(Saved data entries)
┌──
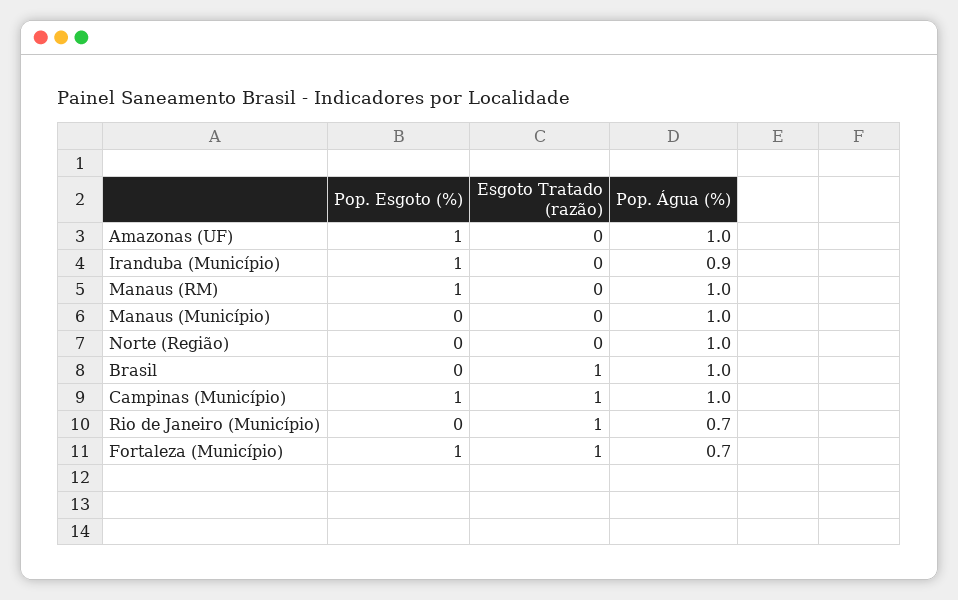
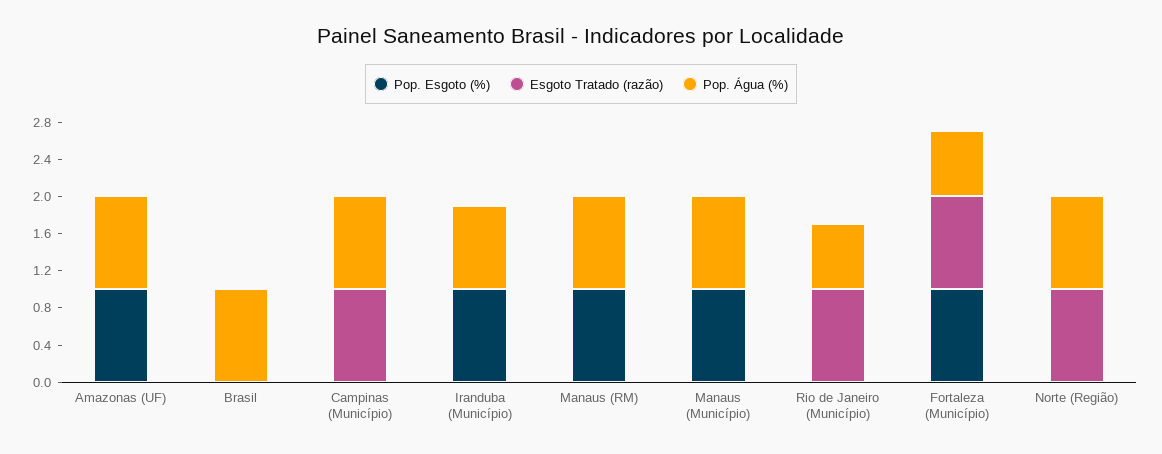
  {
    "Pop. Esgoto (%)": {
      "Amazonas (UF)": 1,
      "Iranduba (Município)": 1,
      "Manaus (RM)": 1,
-     "Manaus (Município)": 0,
+     "Manaus (Município)": 1,
      "Norte (Região)": 0,
      "Brasil": 0,
-     "Campinas (Município)": 1,
+     "Campinas (Município)": 0,
      "Rio de Janeiro (Município)": 0,
      "Fortaleza (Município)": 1
    },
    "Esgoto Tratado (razão)": {
      "Amazonas (UF)": 0,
      "Iranduba (Município)": 0,
      "Manaus (RM)": 0,
      "Manaus (Município)": 0,
-     "Norte (Região)": 0,
+     "Norte (Região)": 1,
-     "Brasil": 1,
+     "Brasil": 0,
      "Campinas (Município)": 1,
      "Rio de Janeiro (Município)": 1,
      "Fortaleza (Município)": 1
    },
    "Pop. Água (%)": {
      "Amazonas (UF)": 1,
      "Iranduba (Município)": 0.9,
      "Manaus (RM)": 1,
      "Manaus (Município)": 1,
      "Norte (Região)": 1,
      "Brasil": 1,
      "Campinas (Município)": 1,
      "Rio de Janeiro (Município)": 0.7,
      "Fortaleza (Município)": 0.7
    }
  }

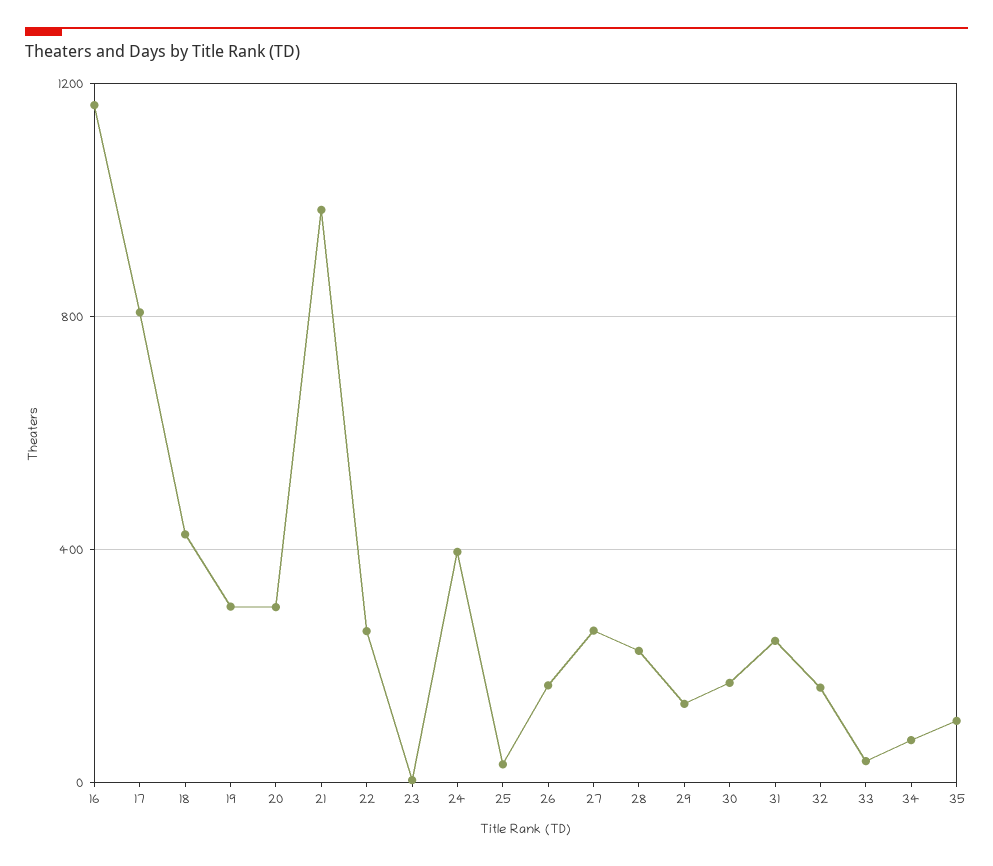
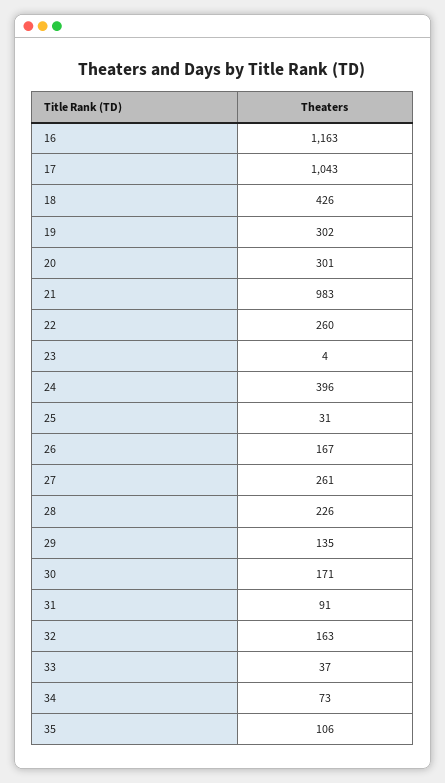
  {
    "16": 1163,
-   "17": 800,
+   "17": 1043,
    "18": 426,
    "19": 302,
    "20": 301,
    "21": 983,
    "22": 260,
    "23": 4,
    "24": 396,
    "25": 31,
    "26": 167,
    "27": 261,
    "28": 226,
    "29": 135,
    "30": 171,
-   "31": 250,
+   "31": 91,
    "32": 163,
    "33": 37,
    "34": 73,
    "35": 106
  }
└──
INSTRUCTIONS FOR THE TASK
In the records above, find every line that contains the word "Norte" and copy it.

THE ANSWER
      "Norte (Região)": 0,
-     "Norte (Região)": 0,
+     "Norte (Região)": 1,
      "Norte (Região)": 1,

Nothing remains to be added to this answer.